Deborah Elkins//June 9, 2015//
A property owner who alleges her neighbors have caused rain and storm run-off from their adjacent lots to drain onto her property, causing standing pools of water and mosquito breeding, has failed to state claims for trespass, nuisance or negligence with allegations that one neighbor dumped a load of gravel onto his driveway raising its elevation and the other neighbor dumped mulch on its property; the Virginia Supreme Court affirms dismissal of these claims and plaintiff’s negligence per se claim.
Virginia applies a modified common law rule to surface water. Under this rule, surface water is a common enemy and each landowner may fight it off as best he can, provided he does so reasonably and in good faith and not wantonly, unnecessarily or carelessly. A landowner may not injure another by interfering with the flow of surface water in a natural channel or watercourse which has been worn or cut into the soil.
Applying the definitions of trespass, nuisance and negligence in conjunction with the modified common law rule applicable to surface water, we hold that the trial court did not err in sustaining defendants’ demurrers to plaintiff’s claims for trespass and nuisance.
Plaintiff’s second amended complaint only contains specific factual allegations that one defendant added gravel to their parking lot and graded it and the other defendant put mulch on their property and “made other modifications” to the property. Plaintiff had the burden to allege sufficient facts that would support a finding that in filling in their lots the defendants had acted wantonly, unnecessarily or carelessly. We have held that a property owner may, in the reasonable development of his property, grade it and not be liable for discharging the additional diffused surface water. Because the only facts in this case indicate defendants dumped gravel and/or put down mulch, plaintiff failed to plead any facts from which one could conclude that defendants acted recklessly or carelessly in modifying their properties.
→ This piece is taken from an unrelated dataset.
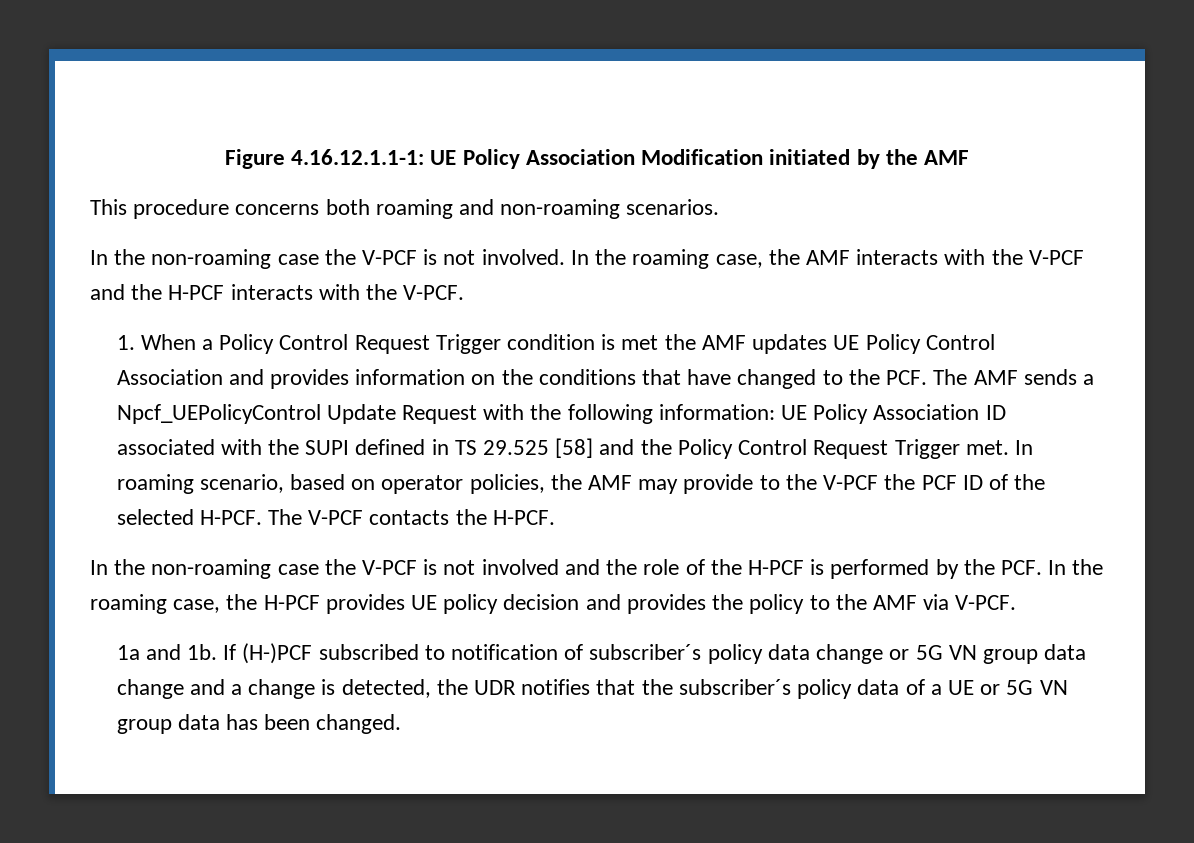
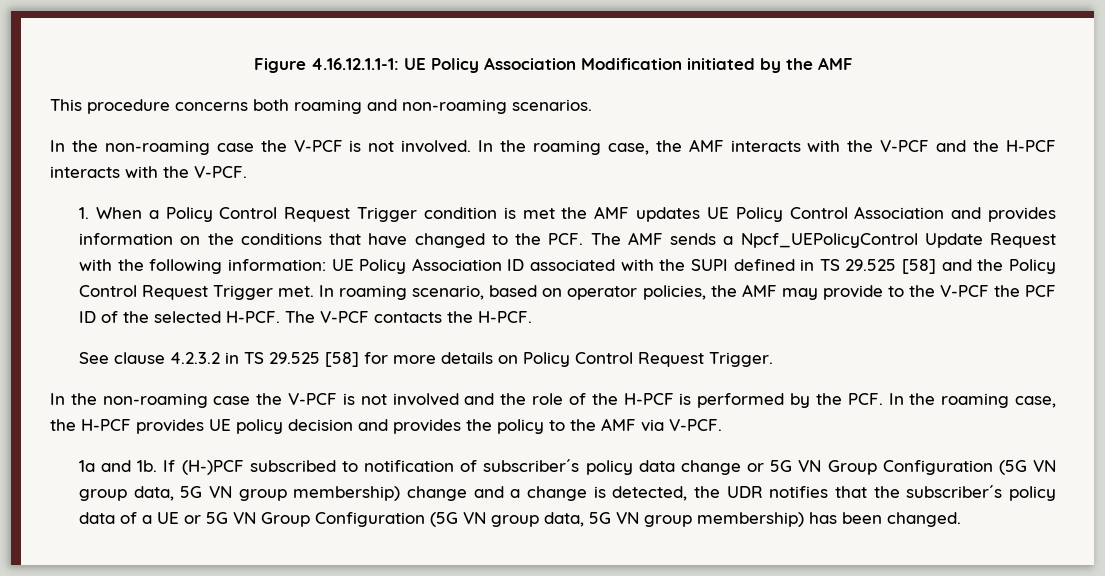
(555, 517) none -> [79,352,774,367] // See clause 4.2.3.2 in TS 29.525 [58] for more details on Policy Control Request Trigger.
[982,644,1087,664] group data -> [827,460,1056,475] [79,486,401,501] Group Configuration (5G VN group data, 5G VN group membership)
[116,714,220,734] group data -> [261,512,805,527] Group Configuration (5G VN group data, 5G VN group membership)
A simple factual recitation that defendants did what the common law allows them to do in maintaining their properties and a bare legal conclusion that they did so negligently is insufficient. Plaintiff’s complaint contains no facts to support a finding of negligence by either defendant when they modified their properties as permitted under Virginia’s modified common law rule regarding surface water.
The circuit court did not err in dismissing plaintiff’s claims for trespass, nuisance and negligence.
Plaintiff also has failed to state claims for negligence per se under Norfolk City Code § 27-2(a), public nuisance and City Code § 36-17(b), prescribing lot drainage regulations under the rat and mosquito control chapter. Neither ordinance contains a provision for a private right of action like that asserted by plaintiff. Nor is she a member of the class of persons these ordinances were designed to protect.
Judgment for defendants affirmed.
Collett v. Cordovana (Powell) No. 141297, June 4, 2015; Norfolk Cir.Ct. (Martin) Kevin E. Martingayle for appellant; Todd M. Fiorella, Christopher J. Wiemken, James E. Brydges Jr. for appellees. VLW 015-6-053, 11 pp.